• Supplied passage
******************************

- Developer(s): DSI, LLC
- Stable release: EFDC+ Explorer 11.8.2 / March, 2024
- Preview release: EFDC+ Explorer 12.1 / July, 2024
- Written in: C# .NET
- Operating system: Windows XP, Windows Vista, Windows 7, Windows 8, Windows 8.1, Windows 10, Windows 11, Windows Server (2012)
- Platform: Microsoft Windows, Linux (EFDC only)
- Size: ~220 MB
- Available in: English
- Website: www.eemodelingsystem.com//

= EFDC Explorer =

EFDC+ Explorer (formerly EFDC_Explorer) (EE) is a Windows-based GUI for pre- and post processing of the Environmental Fluid Dynamics Code (EFDC). The program is developed and supported by the engineering company DSI. EFDC+ Explorer is designed to support model set-up, grid generation (Cartesian and orthogonal curvilinear), testing, calibration, and visualization of model results (Craig, 2020). EE supports hydrodynamics, sediment/toxics transport, particle tracking and the coupled water quality model HEM3D.

EFDC was originally developed at Virginia Institute of Marine Science (Hamrick, 1992). It is open-source software and is a widely used, EPA accepted model. DSI continues to develop EFDC using the name EFDC+. Enhancements include adding multithreading capability and more recently full parallel computing with MPI (Message Passing Interface). EFDC+ Explorer is part of the EE Modeling System (EEMS) which includes EFDC+, the enhanced version of EFDC, and Grid+, a curvilinear Cartesian grid generator, which replaces the earlier CVLGrid.

A plugin for US EPA's watershed management and TMDL development tool, BASINS, was recently developed. This allows BASINS to create EFDC+ models.

==EFDC+/EFDC+ Explorer Functions==
- EFDC Pre- & Post-Processing
- 2D & 3D Animations
- Model Results Visualization
- Data vs. Model Comparisons
- Real-time data processing and simulation

Simulation of:

- Hydrodynamics
- Sediment transport
- Chemical fate & transport
- Water quality
- Shellfish farms
- Wave impacts and wind wave generation
- Lagrangian Particle Tracking
- Ice Formation and Melt
- Marine Hydrokinetics
- Habitat analysis using Instream Flow Incremental Method
- Propeller Wash

==Example applications==
EFDC+ Explorer has been in distribution since 2003, and is now being used in over 60 countries.

Newtown Creek, New York City: Newtown Creek was proposed as a potential Superfund site in September 2009, and received that designation on September 27, 2010. EFDC and EFDC+ Explorer are being used to support the remedial investigation and feasibility study to prepare for environmental remediation.

Ohio River, USA: "This model of the Ohio River was designed to assist in a storm impacts study for Cincinnati City. The study related to the evaluation of combined sewer overflows (CSOs) and other wet weather impacts on the water quality on the Ohio River, and to evaluate resulting benefits from certain abatement scenarios."

Lake Washington, WA, "DSI has developed the Lake Washington Real-time Temperature Simulation as an example of a real-time data and modeling facility to serve the scientific community in Seattle, Washington, US."

******************************

• Given entries
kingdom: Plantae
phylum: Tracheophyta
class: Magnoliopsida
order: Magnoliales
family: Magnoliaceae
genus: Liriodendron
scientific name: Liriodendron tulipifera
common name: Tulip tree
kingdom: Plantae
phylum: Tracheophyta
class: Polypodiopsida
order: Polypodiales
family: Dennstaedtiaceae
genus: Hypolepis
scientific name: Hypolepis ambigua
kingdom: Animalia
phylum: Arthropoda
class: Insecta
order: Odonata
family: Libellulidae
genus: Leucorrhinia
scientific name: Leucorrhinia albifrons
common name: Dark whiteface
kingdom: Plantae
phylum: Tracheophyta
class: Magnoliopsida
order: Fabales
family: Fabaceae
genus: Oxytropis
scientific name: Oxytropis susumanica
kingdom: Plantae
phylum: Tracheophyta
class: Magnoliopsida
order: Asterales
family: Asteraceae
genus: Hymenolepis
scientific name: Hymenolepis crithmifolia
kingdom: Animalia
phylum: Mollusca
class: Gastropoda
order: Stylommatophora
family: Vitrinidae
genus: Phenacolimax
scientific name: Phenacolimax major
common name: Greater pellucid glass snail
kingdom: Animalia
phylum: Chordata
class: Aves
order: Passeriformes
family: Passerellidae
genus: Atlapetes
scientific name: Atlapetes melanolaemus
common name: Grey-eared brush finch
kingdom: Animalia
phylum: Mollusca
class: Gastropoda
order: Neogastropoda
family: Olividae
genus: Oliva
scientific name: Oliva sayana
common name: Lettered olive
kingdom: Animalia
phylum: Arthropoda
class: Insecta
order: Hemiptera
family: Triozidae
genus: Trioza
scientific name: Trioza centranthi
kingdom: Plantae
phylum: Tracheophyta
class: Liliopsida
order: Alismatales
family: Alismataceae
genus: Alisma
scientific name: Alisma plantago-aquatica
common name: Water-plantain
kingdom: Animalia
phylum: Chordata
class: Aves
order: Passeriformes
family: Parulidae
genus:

******************************

• What is expected
Which functions does the EFDC Explorer article list under its "EFDC+/EFDC+ Explorer Functions" heading, before "Simulation of:"?

• Output for this exercise
- EFDC Pre- & Post-Processing
- 2D & 3D Animations
- Model Results Visualization
- Data vs. Model Comparisons
- Real-time data processing and simulation